Imagine if you will, being in a race against time and if the buzzer goes off before you’re done, you lose. Okay, now picture that loss being the independence of your child! Every day counts, every day matters, each and every day! See how much pressure can build between you and the only other person that gets it! Now throw in different views of any sort, you will almost constantly feel like you are walking on a battle field and can quickly be at odds, with the very one you love!
The biggest set backs and shock that one would hope to find support in can and IS often the very places that limit and confuse and cause that much more chaos to an already tired and stressed world: I speak both of health insurance companies and the school systems that should be educating these children. (Please do not get me wrong when I say school system!
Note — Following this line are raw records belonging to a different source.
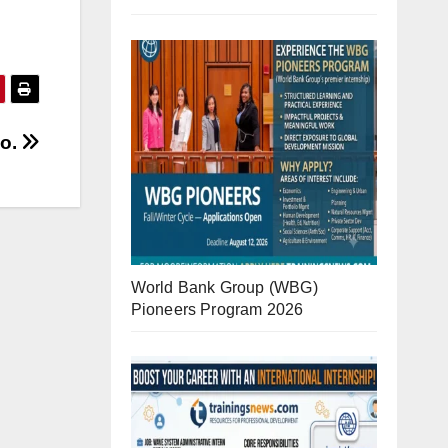
no.
World Bank Group (WBG)
Pioneers Program 2026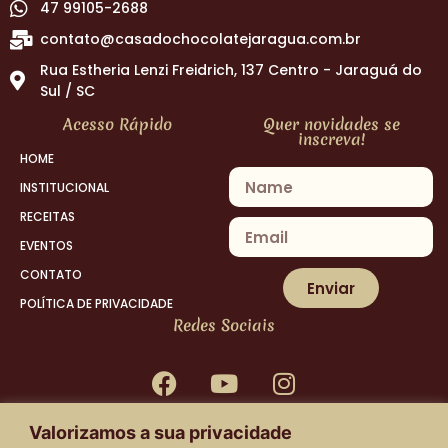
47 99105-2688
contato@casadochocolatejaragua.com.br
Rua Estheria Lenzi Freidrich, 137 Centro - Jaraguá do
Sul / SC
Acesso Rápido
Quer novidades se
inscreva!
HOME
INSTITUCIONAL
RECEITAS
EVENTOS
CONTATO
Enviar
POLÍTICA DE PRIVACIDADE
Redes Sociais
Valorizamos a sua privacidade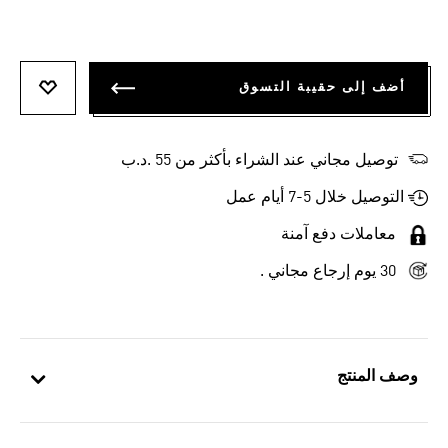
أضف إلى حقيبة التسوق
أضف إلى
توصيل مجاني عند الشراء بأكثر من 55 .د.ب‎
التوصيل خلال 5-7 أيام عمل
معاملات دفع آمنة
30 يوم إرجاع مجاني .
وصف المنتج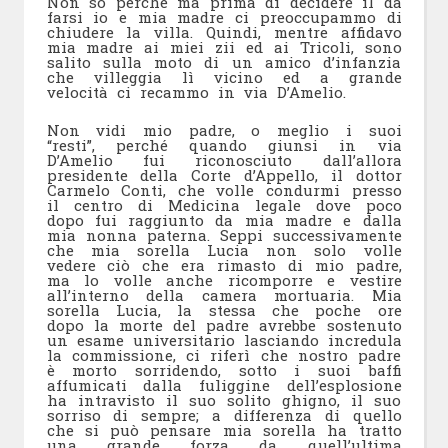
Non so perché ma prima di decidere il da
farsi io e mia madre ci preoccupammo di
chiudere la villa. Quindi, mentre affidavo
mia madre ai miei zii ed ai Tricoli, sono
salito sulla moto di un amico d’infanzia
che villeggia lì vicino ed a grande
velocità ci recammo in via D’Amelio.
Non vidi mio padre, o meglio i suoi
“resti”, perché quando giunsi in via
D’Amelio fui riconosciuto dall’allora
presidente della Corte d’Appello, il dottor
Carmelo Conti, che volle condurmi presso
il centro di Medicina legale dove poco
dopo fui raggiunto da mia madre e dalla
mia nonna paterna. Seppi successivamente
che mia sorella Lucia non solo volle
vedere ciò che era rimasto di mio padre,
ma lo volle anche ricomporre e vestire
all’interno della camera mortuaria. Mia
sorella Lucia, la stessa che poche ore
dopo la morte del padre avrebbe sostenuto
un esame universitario lasciando incredula
la commissione, ci riferì che nostro padre
è morto sorridendo, sotto i suoi baffi
affumicati dalla fuliggine dell’esplosione
ha intravisto il suo solito ghigno, il suo
sorriso di sempre; a differenza di quello
che si può pensare mia sorella ha tratto
una grande forza da quell’ultima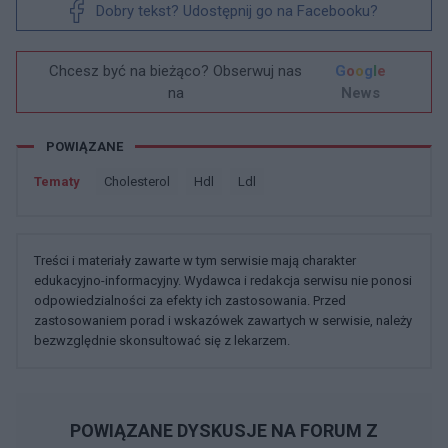
Dobry tekst? Udostępnij go na Facebooku?
Chcesz być na bieżąco? Obserwuj nas
G
o
o
g
l
e
na
News
POWIĄZANE
Tematy
Cholesterol
Hdl
Ldl
Treści i materiały zawarte w tym serwisie mają charakter
edukacyjno-informacyjny. Wydawca i redakcja serwisu nie ponosi
odpowiedzialności za efekty ich zastosowania. Przed
zastosowaniem porad i wskazówek zawartych w serwisie, należy
bezwzględnie skonsultować się z lekarzem.
POWIĄZANE DYSKUSJE NA FORUM Z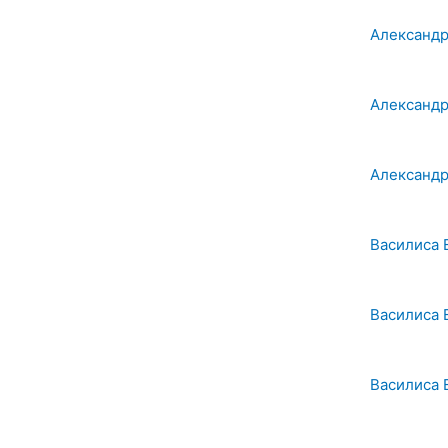
Александр
Александр
Александр
Василиса 
Василиса 
Василиса 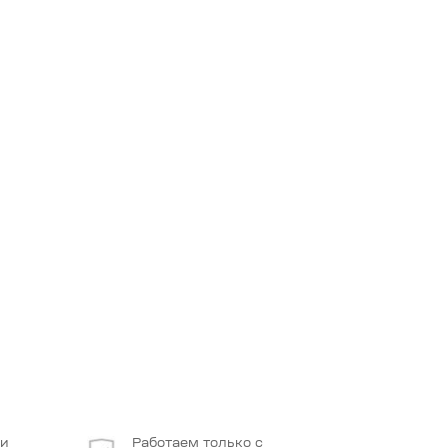
 и
Работаем только с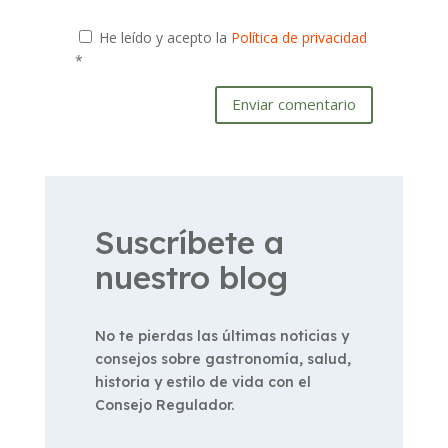
He leído y acepto la
Política de privacidad
*
Enviar comentario
Suscríbete a
nuestro blog
No te pierdas las últimas noticias y
consejos sobre gastronomía, salud,
historia y estilo de vida con el
Consejo Regulador.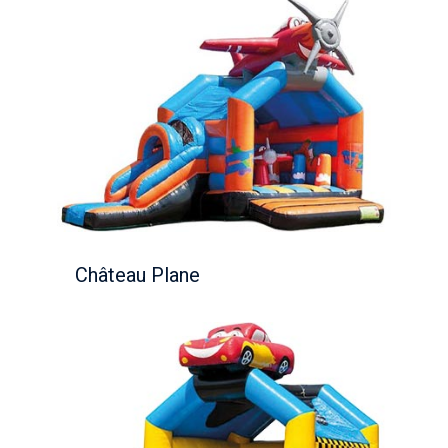
Château Plane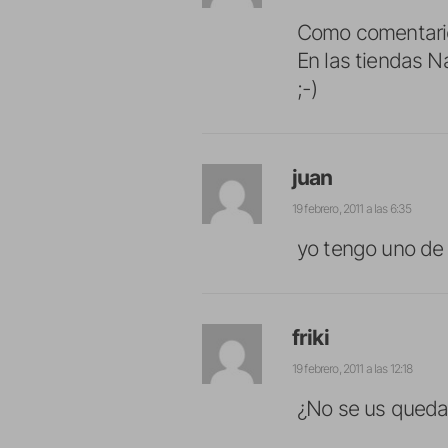
Como comentario
En las tiendas N
;-)
juan
19 febrero, 2011 a las 6:35
yo tengo uno de 
friki
19 febrero, 2011 a las 12:18
¿No se us quedai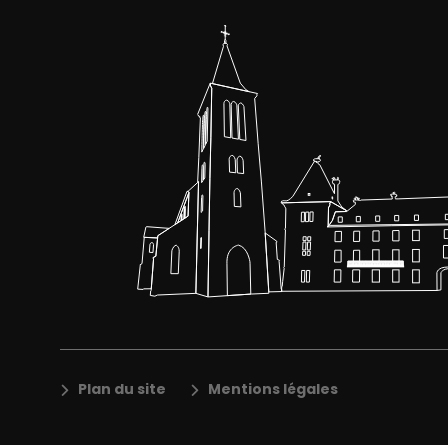
Plan du site
Mentions légales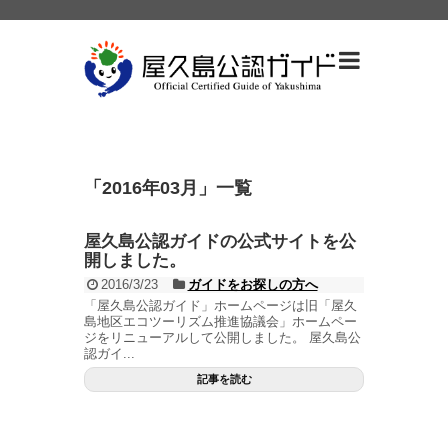
「
2016年03月
」
一覧
屋久島公認ガイドの公式サイトを公
開しました。
2016/3/23
ガイドをお探しの方へ
「屋久島公認ガイド」ホームページは旧「屋久
島地区エコツーリズム推進協議会」ホームペー
ジをリニューアルして公開しました。 屋久島公
認ガイ...
記事を読む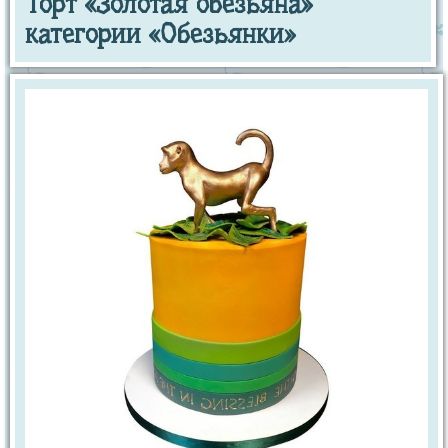
Торт «Золотая обезьяна»
категории «Обезьянки»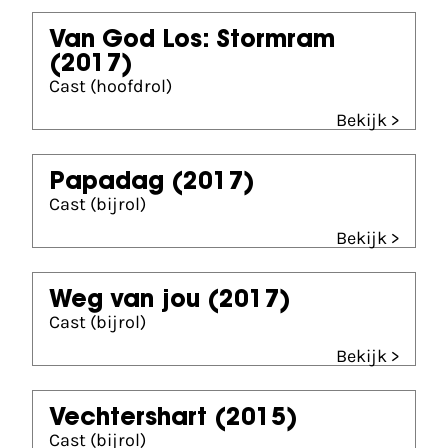
Van God Los: Stormram
(2017)
Cast (hoofdrol)
Bekijk >
Papadag
(2017)
Cast (bijrol)
Bekijk >
Weg van jou
(2017)
Cast (bijrol)
Bekijk >
Vechtershart
(2015)
Cast (bijrol)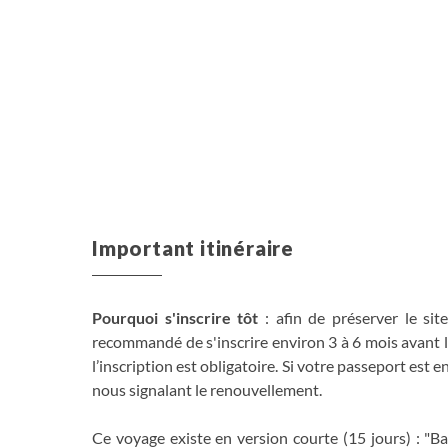
Important itinéraire
Pourquoi s'inscrire tôt
: afin de préserver le sit
recommandé de s'inscrire environ 3 à 6 mois avant l
l’inscription est obligatoire. Si votre passeport est
nous signalant le renouvellement.
Ce voyage existe en version courte (15 jours) : "Ba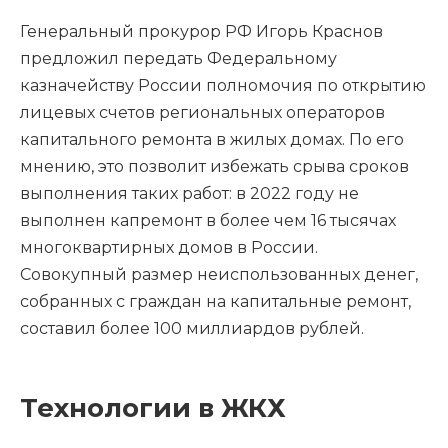
Генеральный прокурор РФ Игорь Краснов
предложил передать Федеральному
казначейству России полномочия по открытию
лицевых счетов региональных операторов
капитального ремонта в жилых домах. По его
мнению, это позволит избежать срыва сроков
выполнения таких работ: в 2022 году не
выполнен капремонт в более чем 16 тысячах
многоквартирных домов в России.
Совокупный размер неиспользованных денег,
собранных с граждан на капитальные ремонт,
составил более 100 миллиардов рублей.
Технологии в ЖКХ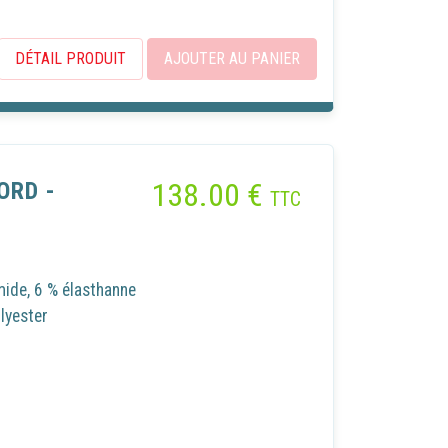
DÉTAIL PRODUIT
AJOUTER AU PANIER
138.00
€
ORD -
TTC
mide, 6 % élasthanne
lyester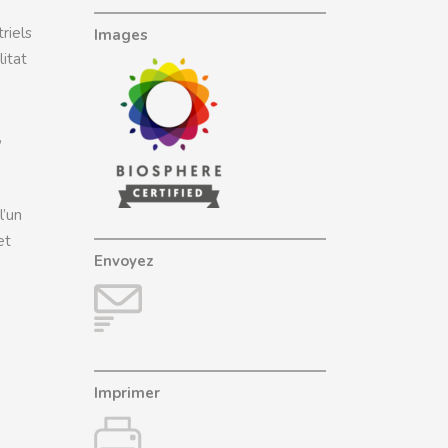
riels
Images
litat
,
l’un
et
Envoyez
Imprimer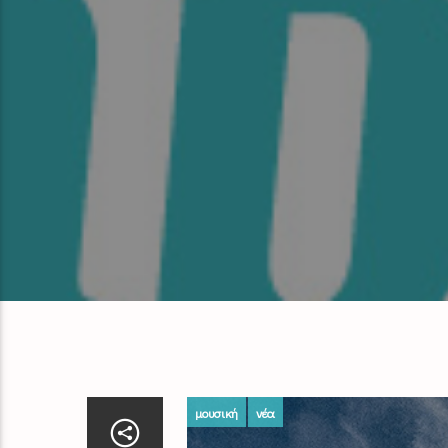
μουσική
νέα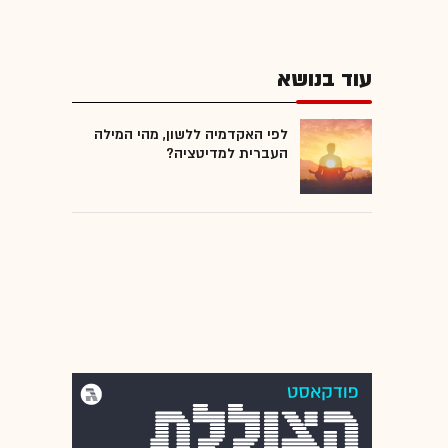
עוד בנושא
לפי האקדמיה ללשון, מהי המילה
העברית למדיטציה?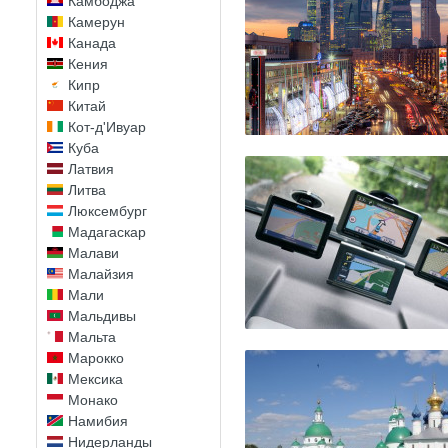
Камбоджа
Камерун
Канада
Кения
Кипр
Китай
Кот-д'Ивуар
Куба
Латвия
Литва
Люксембург
Мадагаскар
Малави
Малайзия
Мали
Мальдивы
Мальта
Марокко
Мексика
Монако
Намибия
Нидерланды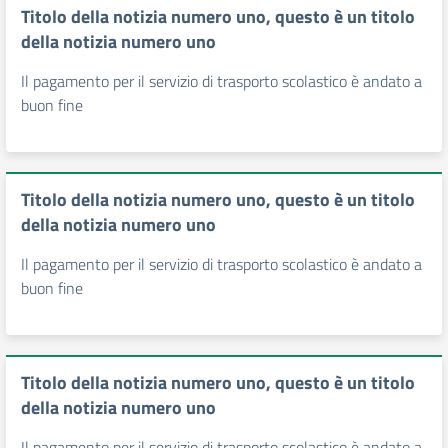
Titolo della notizia numero uno, questo è un titolo
della notizia numero uno
Il pagamento per il servizio di trasporto scolastico è andato a
buon fine
Titolo della notizia numero uno, questo è un titolo
della notizia numero uno
Il pagamento per il servizio di trasporto scolastico è andato a
buon fine
Titolo della notizia numero uno, questo è un titolo
della notizia numero uno
Il pagamento per il servizio di trasporto scolastico è andato a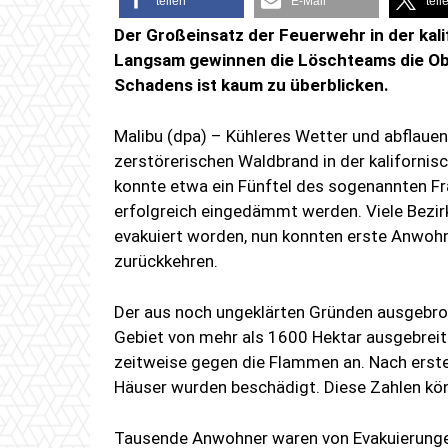
teilen
E-Mail
teil
Der Großeinsatz der Feuerwehr in der kali
Langsam gewinnen die Löschteams die O
Schadens ist kaum zu überblicken.
Malibu (dpa) – Kühleres Wetter und abflaue
zerstörerischen Waldbrand in der kaliforni
konnte etwa ein Fünftel des sogenannten Fr
erfolgreich eingedämmt werden. Viele Bezi
evakuiert worden, nun konnten erste Anwohn
zurückkehren.
Der aus noch ungeklärten Gründen ausgebroc
Gebiet von mehr als 1600 Hektar ausgebreit
zeitweise gegen die Flammen an. Nach erste
Häuser wurden beschädigt. Diese Zahlen kö
Tausende Anwohner waren von Evakuierungen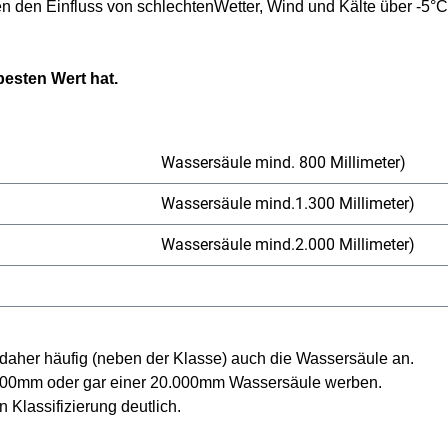
n den Einfluss von schlechtenWetter, Wind und Kälte über -5°C.
besten Wert hat.
Wassersäule mind. 800 Mill
Wassersäule mind.1.300 Millimeter)
Wassersäule mind.2.000 Millimeter)
 daher häufig (neben der Klasse) auch die Wassersäule an.
 10.000mm oder gar einer 20.000mm Wassersäule werben.
 Klassifizierung deutlich.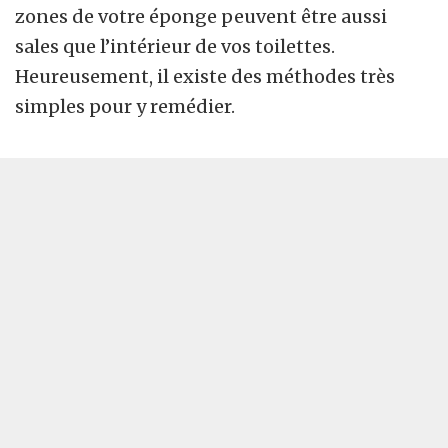
zones de votre éponge peuvent être aussi
sales que l’intérieur de vos toilettes.
Heureusement, il existe des méthodes très
simples pour y remédier.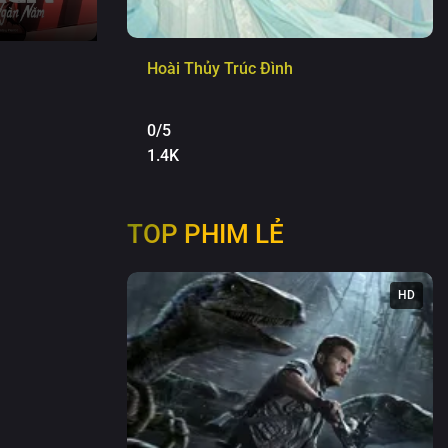
Hoài Thủy Trúc Đình
0/5
1.4K
TOP PHIM LẺ
HD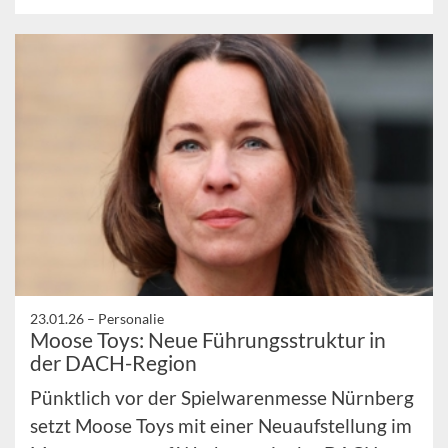
23.01.26 –
Personalie
Moose Toys: Neue Führungsstruktur in
der DACH-Region
Pünktlich vor der Spielwarenmesse Nürnberg
setzt Moose Toys mit einer Neuaufstellung im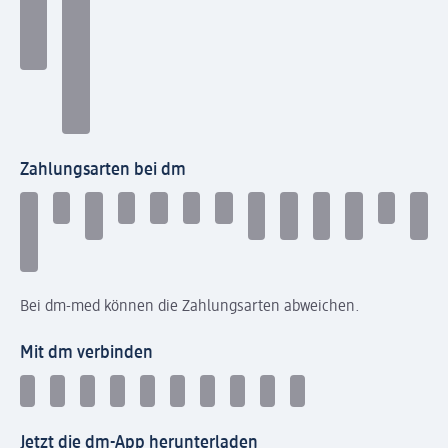
Zahlungsarten bei dm
Bei dm-med können die Zahlungsarten abweichen.
Mit dm verbinden
Jetzt die dm-App herunterladen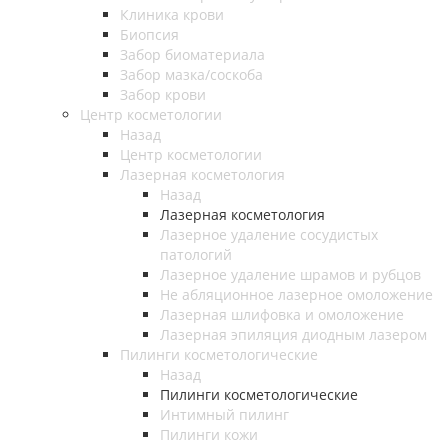
Клиника крови
Биопсия
Забор биоматериала
Забор мазка/соскоба
Забор крови
Центр косметологии
Назад
Центр косметологии
Лазерная косметология
Назад
Лазерная косметология
Лазерное удаление сосудистых
патологий
Лазерное удаление шрамов и рубцов
Не абляционное лазерное омоложение
Лазерная шлифовка и омоложение
Лазерная эпиляция диодным лазером
Пилинги косметологические
Назад
Пилинги косметологические
Интимный пилинг
Пилинги кожи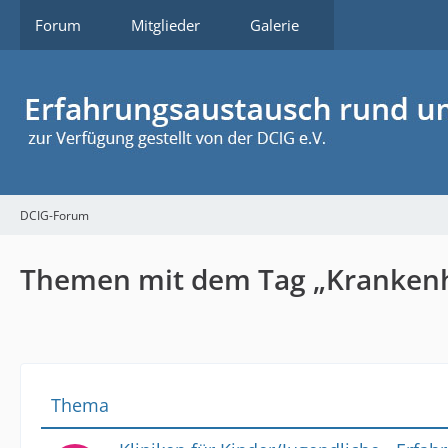
Forum
Mitglieder
Galerie
DCIG-Forum
Themen mit dem Tag „Kranken
Thema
It is often our very caring teachers that find themselves between a rock and a hard place on how to navigate a system that wont allow them to fully and somehow often end up on the loosing end of the stick because they happen to be the “face” of the system that may or may not understand the needs of a child!)
The above mentioned stressors often strikes the match, that lights the fuse to the bomb that must go off but alas good things come from these discussions and HARD PLANNING does happen! We are a family of planners! When you have a child with autism or for that matter, any type of special need….. planning ahead as possible can be an indescribable comfort for not only the child, but for the family as well!
It is indeed a “crazy, beautiful life!” that has taught us to live in this strange parallel balance of being completely planned and totally “in the moment”, both at the same time! Because of this unique universe we share with the child we call our superhero, we understand and embrace that pretty much “anything goes” and at the same time he always seems to teach us the ultimate lesson that neither myself nor my husband could have even began to plan for….
Crazy and beautiful moments with just enough constant distance from the world to …(attempt) to plan the next move!